---------- Records supplied ----------

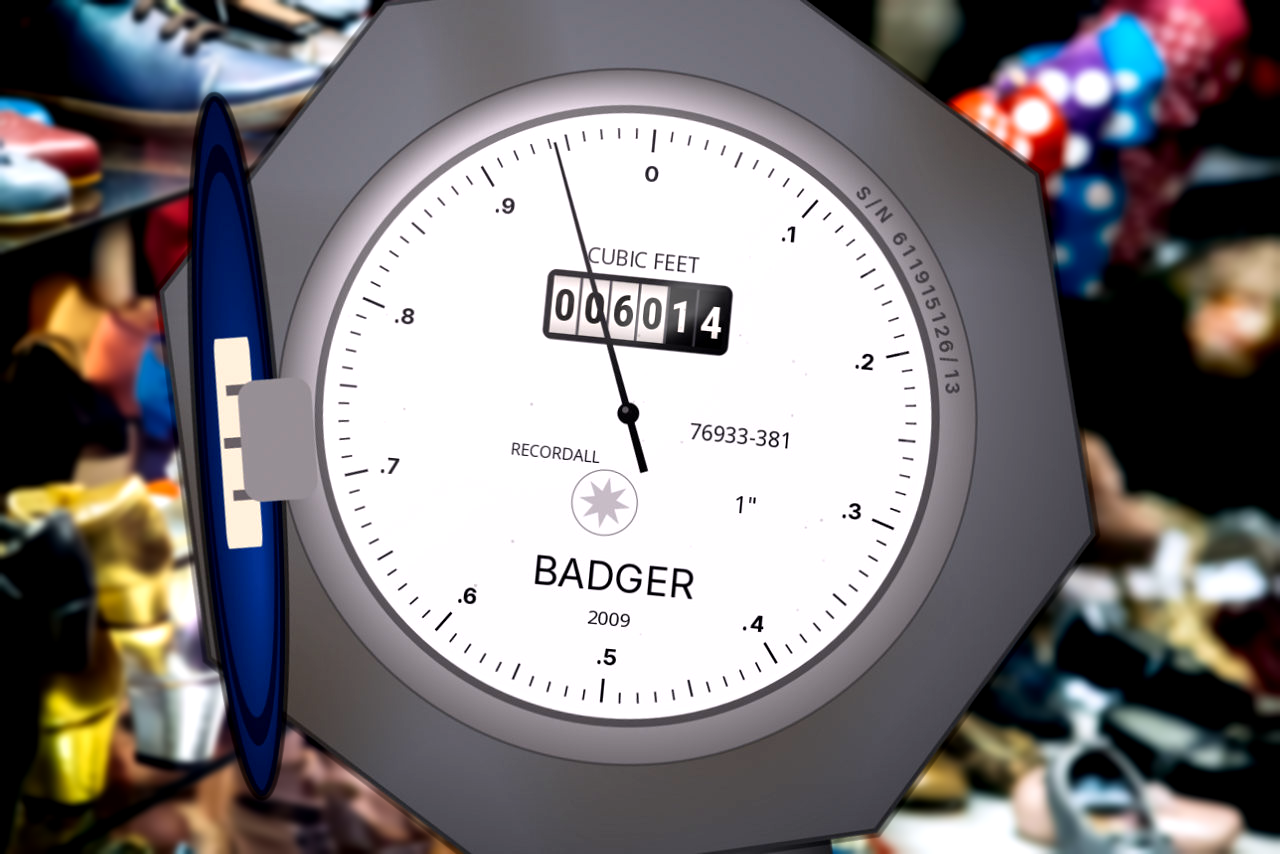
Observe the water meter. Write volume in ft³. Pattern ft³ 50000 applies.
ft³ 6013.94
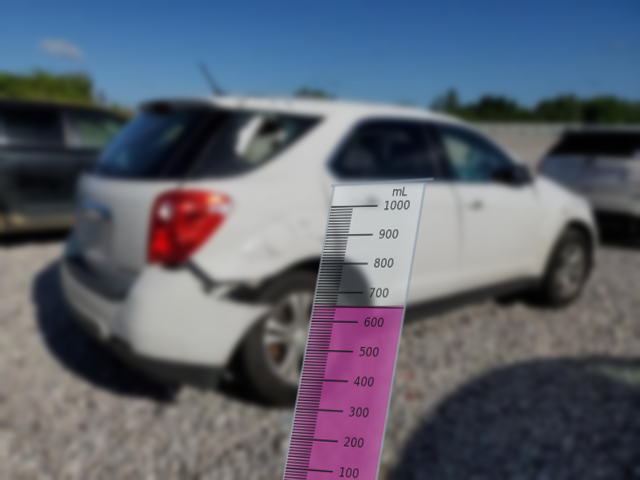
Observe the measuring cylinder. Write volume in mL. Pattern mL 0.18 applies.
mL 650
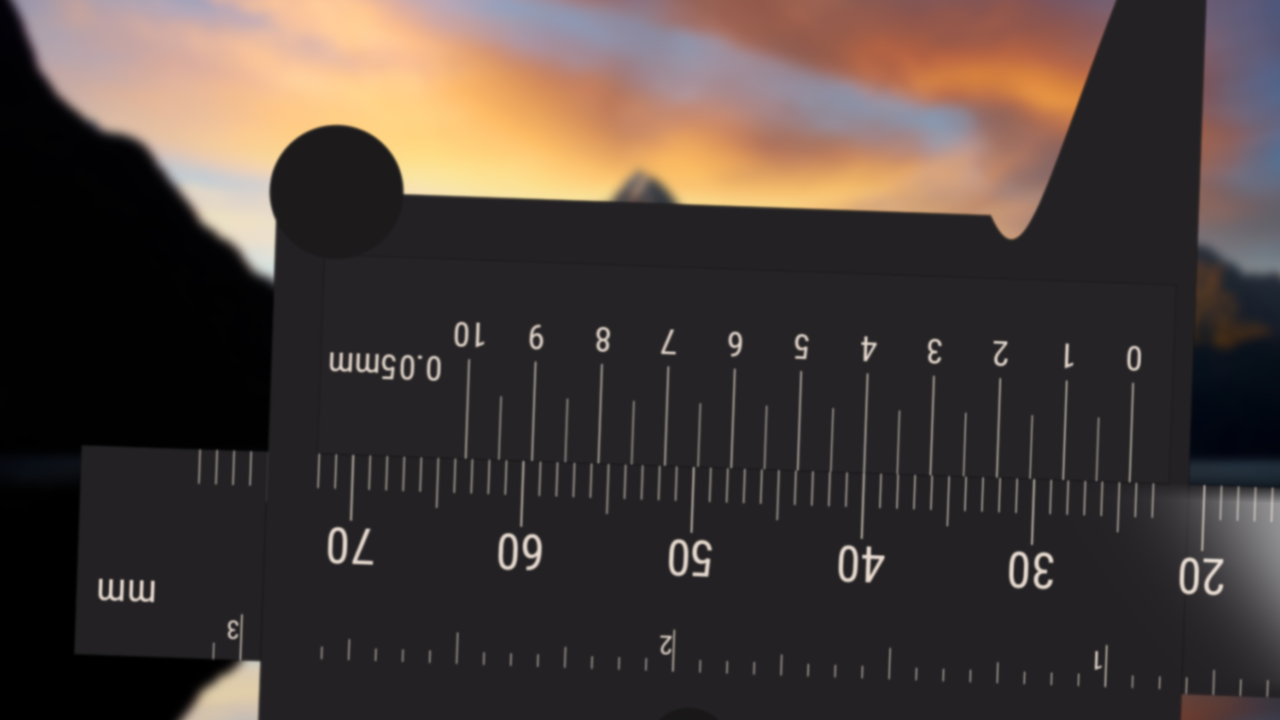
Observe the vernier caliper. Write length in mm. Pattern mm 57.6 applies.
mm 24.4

----------

> [Goal of the exercise]:
Print every text line of the data above verbatim, leaving out the pictures.

> [Solution for this problem]:
Observe the water meter. Write volume in ft³. Pattern ft³ 50000 applies.
ft³ 6013.94
Observe the measuring cylinder. Write volume in mL. Pattern mL 0.18 applies.
mL 650
Observe the vernier caliper. Write length in mm. Pattern mm 57.6 applies.
mm 24.4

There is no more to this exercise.